## DATA EXTRACTS:
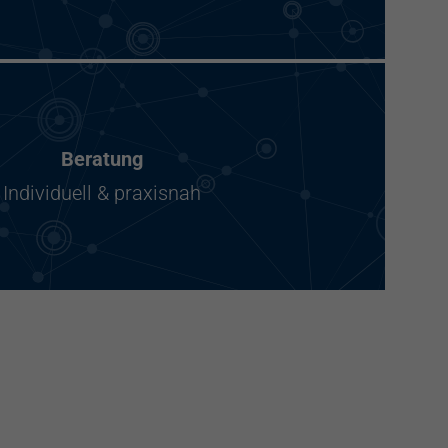
Beratung
Individuell & praxisnah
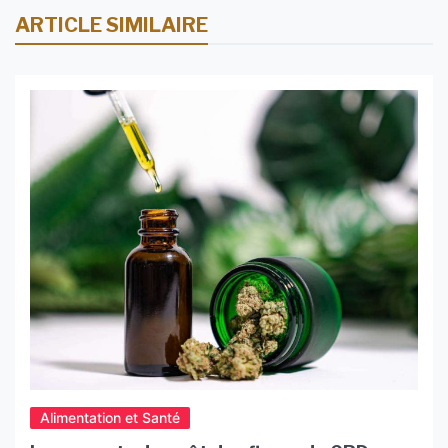
ARTICLE SIMILAIRE
Alimentation et Santé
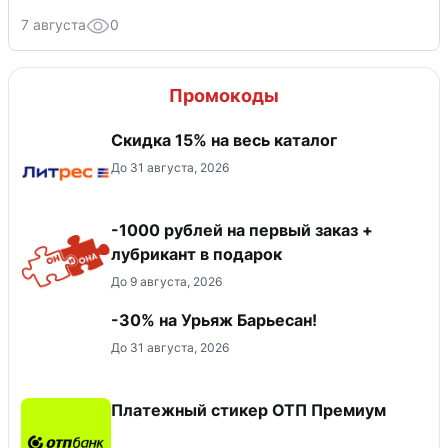
7 августа
0
Промокоды
Скидка 15% на весь каталог
До 31 августа, 2026
-1000 рублей на первый заказ +
лубрикант в подарок
До 9 августа, 2026
-30% на Урьяж Барьесан!
До 31 августа, 2026
Платежный стикер ОТП Премиум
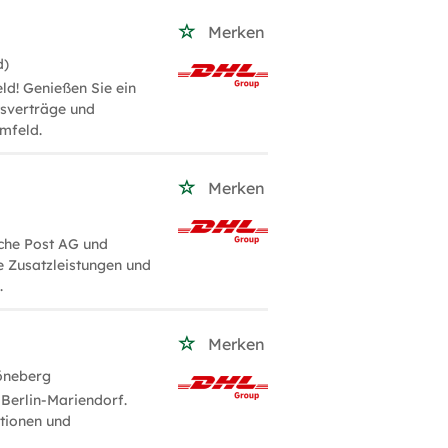
Merken
d)
ld! Genießen Sie ein
tsverträge und
mfeld.
Merken
sche Post AG und
e Zusatzleistungen und
.
Merken
öneberg
 Berlin-Mariendorf.
itionen und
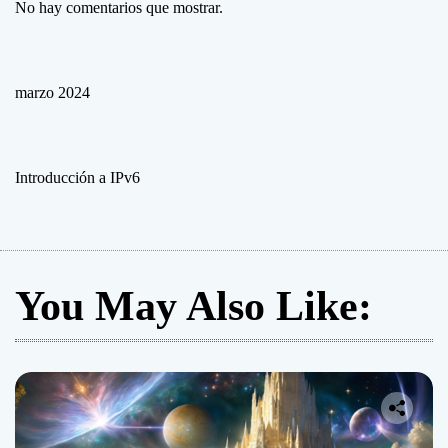
No hay comentarios que mostrar.
o
i
p
v
marzo 2024
6
?
Introducción a IPv6
You May Also Like:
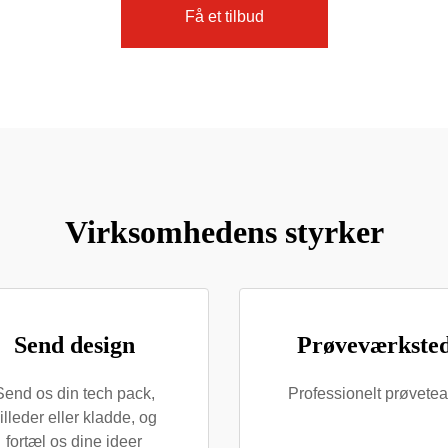
Få et tilbud
Virksomhedens styrker
Send design
Prøveværkste
Send os din tech pack,
Professionelt prøvete
illeder eller kladde, og
fortæl os dine ideer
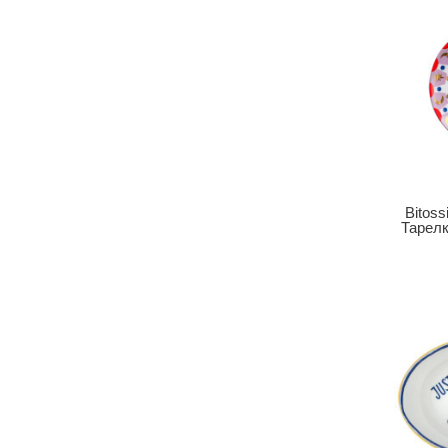
Bitoss
Тарелк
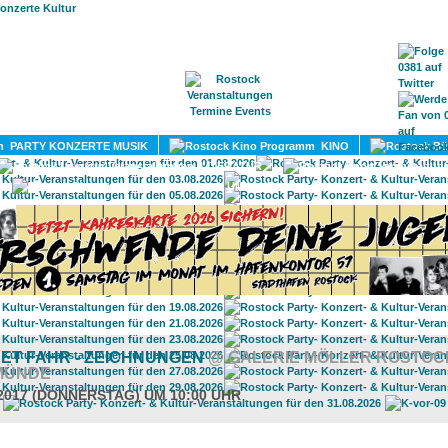
HOME
MAGAZIN
TERMINE
ADRESSEN
KONTA
PARTY KONZERTE MUSIK
KINO
LITERATUR
UMLAND
ET FAHR - ZEICHNUNGEN
@ GALERIE MÖLLER ROSTOC
MÜNDE
.2017 (DONNERSTAG) UM 10:00 UHR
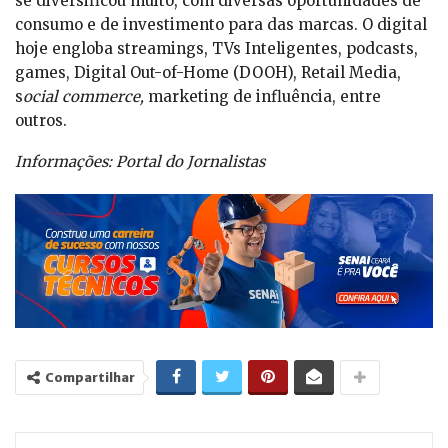
se diversificou muito, com diversas oportunidades de
consumo e de investimento para das marcas. O digital
hoje engloba streamings, TVs Inteligentes, podcasts,
games, Digital Out-of-Home (DOOH), Retail Media,
s
ocial commerce,
marketing de influência, entre
outros.
Informações: Portal do Jornalistas
Compartilhar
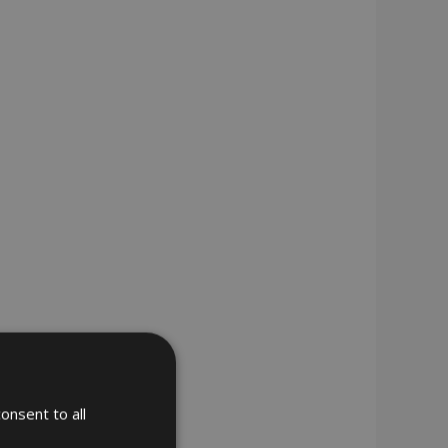
onsent to all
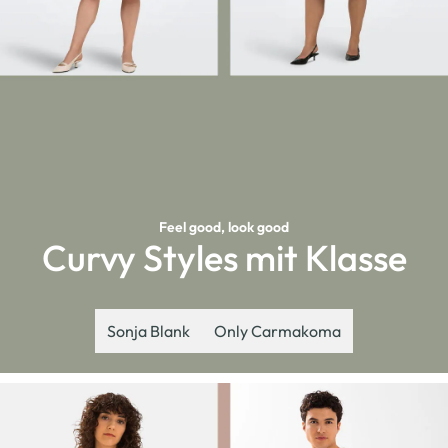
Feel good, look good
Curvy Styles mit Klasse
Sonja Blank
Only Carmakoma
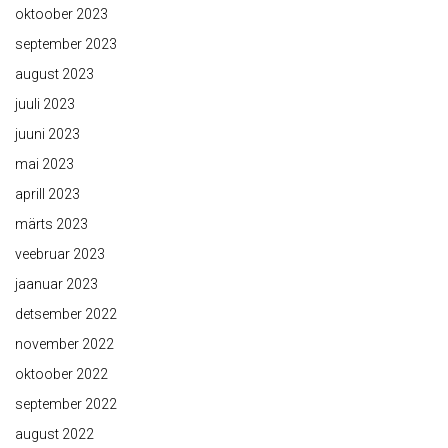
oktoober 2023
september 2023
august 2023
juuli 2023
juuni 2023
mai 2023
aprill 2023
märts 2023
veebruar 2023
jaanuar 2023
detsember 2022
november 2022
oktoober 2022
september 2022
august 2022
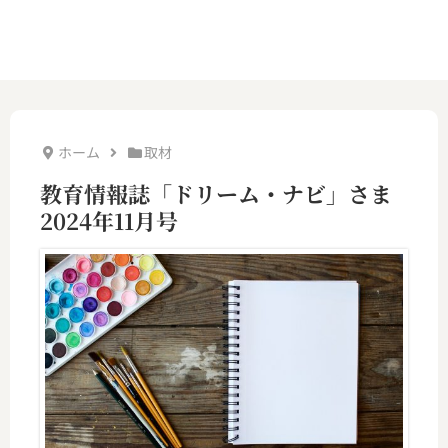
ホーム
取材
教育情報誌「ドリーム・ナビ」さま
2024年11月号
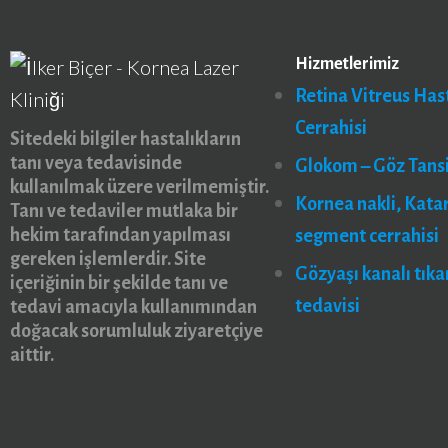
Hizmetlerimiz
Retina Vitreus Hast
Cerrahisi
Sitedeki bilgiler hastalıkların
tanı veya tedavisinde
Glokom – Göz Tans
kullanılmak üzere verilmemiştir.
Kornea nakli, Kata
Tanı ve tedaviler mutlaka bir
hekim tarafından yapılması
segment cerrahisi
gereken işlemlerdir. Site
Gözyaşı kanalı tıkan
içeriğinin bir şekilde tanı ve
tedavisi
tedavi amacıyla kullanımından
doğacak sorumluluk ziyaretçiye
aittir.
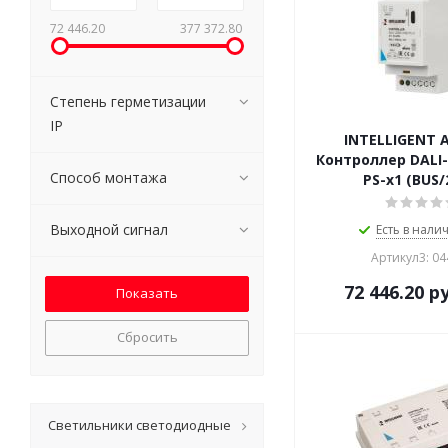
72 446.20
377 372.80
Степень герметизации
IP
INTELLIGENT 
Контроллер DALI-
Способ монтажа
PS-x1 (BUS/
Выходной сигнал
Есть в налич
Артикул3: 0
72 446.20
ру
Сбросить
Светильники светодиодные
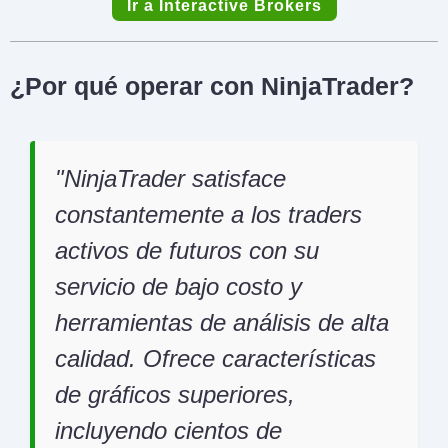
Ir a Interactive Brokers
¿Por qué operar con NinjaTrader?
NinjaTrader satisface
constantemente a los traders
activos de futuros con su
servicio de bajo costo y
herramientas de análisis de alta
calidad. Ofrece características
de gráficos superiores,
incluyendo cientos de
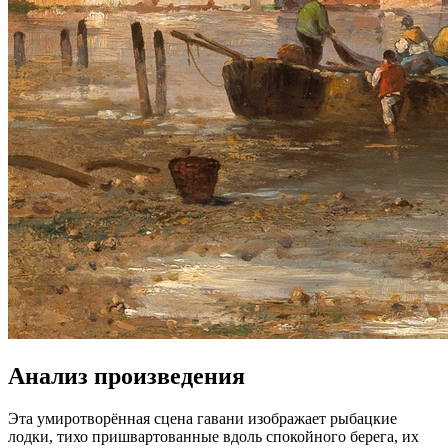
Анализ произведения
Эта умиротворённая сцена гавани изображает рыбацкие
лодки, тихо пришвартованные вдоль спокойного берега, их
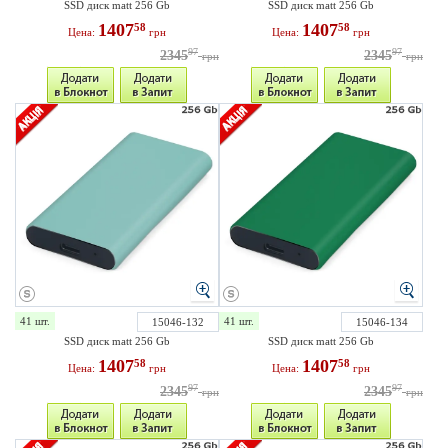
SSD диск matt 256 Gb
SSD диск matt 256 Gb
1407
1407
58
58
Цена:
грн
Цена:
грн
97
97
2345
2345
грн
грн
41 шт.
41 шт.
15046-132
15046-134
SSD диск matt 256 Gb
SSD диск matt 256 Gb
1407
1407
58
58
Цена:
грн
Цена:
грн
97
97
2345
2345
грн
грн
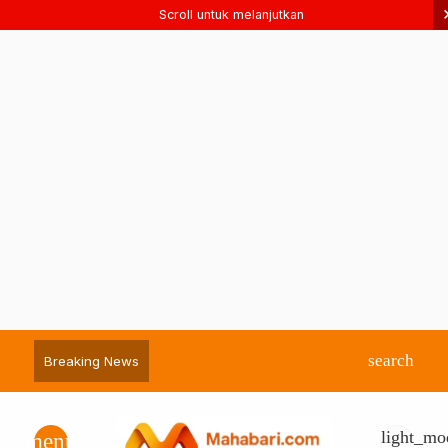
Scroll untuk melanjutkan
search
Breaking News
light_mo
menu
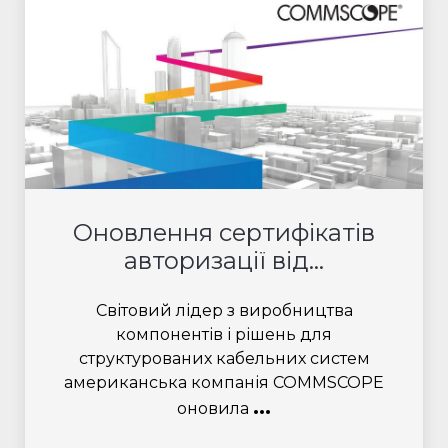
Оновлення сертифікатів
авторизації від...
Світовий лідер з виробництва
компонентів і рішень для
структурованих кабельних систем
американська компанія COMMSCOPE
...
оновила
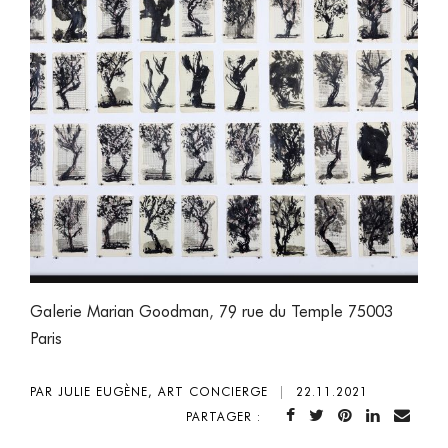
Galerie Marian Goodman
,
79 rue du Temple 75003
Paris
PAR JULIE EUGÈNE, ART CONCIERGE
|
22.11.2021
PARTAGER :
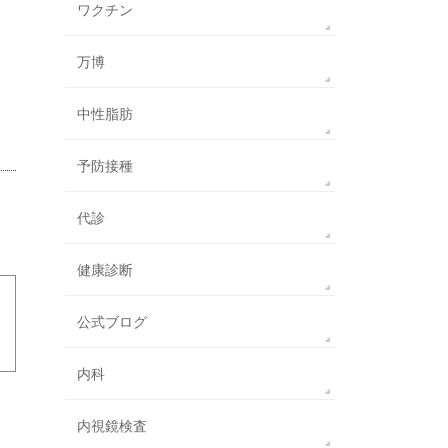
ワクチン
万博
中性脂肪
予防接種
代診
健康診断
公式ブログ
内科
内視鏡検査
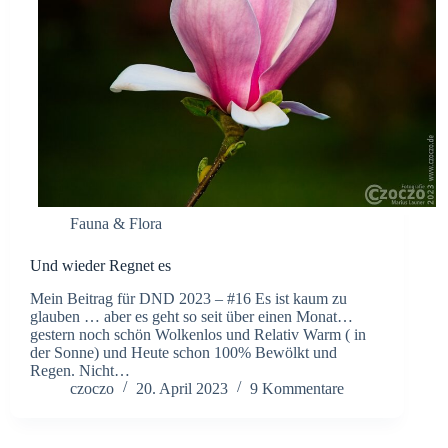
Fauna & Flora
Und wieder Regnet es
Mein Beitrag für DND 2023 – #16 Es ist kaum zu
glauben … aber es geht so seit über einen Monat…
gestern noch schön Wolkenlos und Relativ Warm ( in
der Sonne) und Heute schon 100% Bewölkt und
Regen. Nicht…
czoczo
20. April 2023
9 Kommentare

## ASSIGNMENT:
Copy out every line of text in the listing above verbatim, leaving out the picture markers.

## ANSWER:
Beratung
Individuell & praxisnah
ARTICLE SIMILAIRE
Alimentation et Santé
7 августа
0
Промокоды
Скидка 15% на весь каталог
До 31 августа, 2026
-1000 рублей на первый заказ +
лубрикант в подарок
До 9 августа, 2026
-30% на Урьяж Барьесан!
До 31 августа, 2026
Платежный стикер ОТП Премиум
Merken
d)
ld! Genießen Sie ein
tsverträge und
mfeld.
Merken
sche Post AG und
e Zusatzleistungen und
.
Merken
öneberg
 Berlin-Mariendorf.
itionen und
No hay comentarios que mostrar.
o
i
p
v
marzo 2024
6
?
Introducción a IPv6
You May Also Like:
Få et tilbud
Virksomhedens styrker
Send design
Prøveværkste
Send os din tech pack,
Professionelt prøvete
illeder eller kladde, og
fortæl os dine ideer
Bitoss
Тарелк
HOME
MAGAZIN
TERMINE
ADRESSEN
KONTA
PARTY KONZERTE MUSIK
KINO
LITERATUR
UMLAND
ET FAHR - ZEICHNUNGEN
@ GALERIE MÖLLER ROSTOC
MÜNDE
.2017 (DONNERSTAG) UM 10:00 UHR
se diversificou muito, com diversas oportunidades de
consumo e de investimento para das marcas. O digital
hoje engloba streamings, TVs Inteligentes, podcasts,
games, Digital Out-of-Home (DOOH), Retail Media,
s
ocial commerce,
marketing de influência, entre
outros.
Informações: Portal do Jornalistas
Compartilhar
onsent to all
Feel good, look good
Curvy Styles mit Klasse
Sonja Blank
Only Carmakoma
oktoober 2023
september 2023
august 2023
juuli 2023
juuni 2023
mai 2023
aprill 2023
märts 2023
veebruar 2023
jaanuar 2023
detsember 2022
november 2022
oktoober 2022
september 2022
august 2022
ホーム
取材
教育情報誌「ドリーム・ナビ」さま
2024年11月号
Hizmetlerimiz
Retina Vitreus Hast
Cerrahisi
Sitedeki bilgiler hastalıkların
tanı veya tedavisinde
Glokom – Göz Tans
kullanılmak üzere verilmemiştir.
Kornea nakli, Kata
Tanı ve tedaviler mutlaka bir
hekim tarafından yapılması
segment cerrahisi
gereken işlemlerdir. Site
Gözyaşı kanalı tıkan
içeriğinin bir şekilde tanı ve
tedavisi
tedavi amacıyla kullanımından
doğacak sorumluluk ziyaretçiye
aittir.
72 446.20
377 372.80
Степень герметизации
IP
INTELLIGENT 
Контроллер DALI-
Способ монтажа
PS-x1 (BUS/
Выходной сигнал
Есть в налич
Артикул3: 0
72 446.20
ру
Сбросить
Светильники светодиодные
Ir a Interactive Brokers
¿Por qué operar con NinjaTrader?
NinjaTrader satisface
constantemente a los traders
activos de futuros con su
servicio de bajo costo y
herramientas de análisis de alta
calidad. Ofrece características
de gráficos superiores,
incluyendo cientos de
Анализ произведения
Эта умиротворённая сцена гавани изображает рыбацкие
лодки, тихо пришвартованные вдоль спокойного берега, их
SSD диск matt 256 Gb
SSD диск matt 256 Gb
1407
1407
58
58
Цена:
грн
Цена:
грн
97
97
2345
2345
грн
грн
41 шт.
41 шт.
15046-132
15046-134
SSD диск matt 256 Gb
SSD диск matt 256 Gb
1407
1407
58
58
Цена:
грн
Цена:
грн
97
97
2345
2345
грн
грн
Scroll untuk melanjutkan
search
Breaking News
light_mo
menu
Оновлення сертифікатів
авторизації від...
Світовий лідер з виробництва
компонентів і рішень для
структурованих кабельних систем
американська компанія COMMSCOPE
...
оновила
Galerie Marian Goodman
,
79 rue du Temple 75003
Paris
PAR JULIE EUGÈNE, ART CONCIERGE
|
22.11.2021
PARTAGER :
ワクチン
万博
中性脂肪
予防接種
代診
健康診断
公式ブログ
内科
内視鏡検査
Fauna & Flora
Und wieder Regnet es
Mein Beitrag für DND 2023 – #16 Es ist kaum zu
glauben … aber es geht so seit über einen Monat…
gestern noch schön Wolkenlos und Relativ Warm ( in
der Sonne) und Heute schon 100% Bewölkt und
Regen. Nicht…
czoczo
20. April 2023
9 Kommentare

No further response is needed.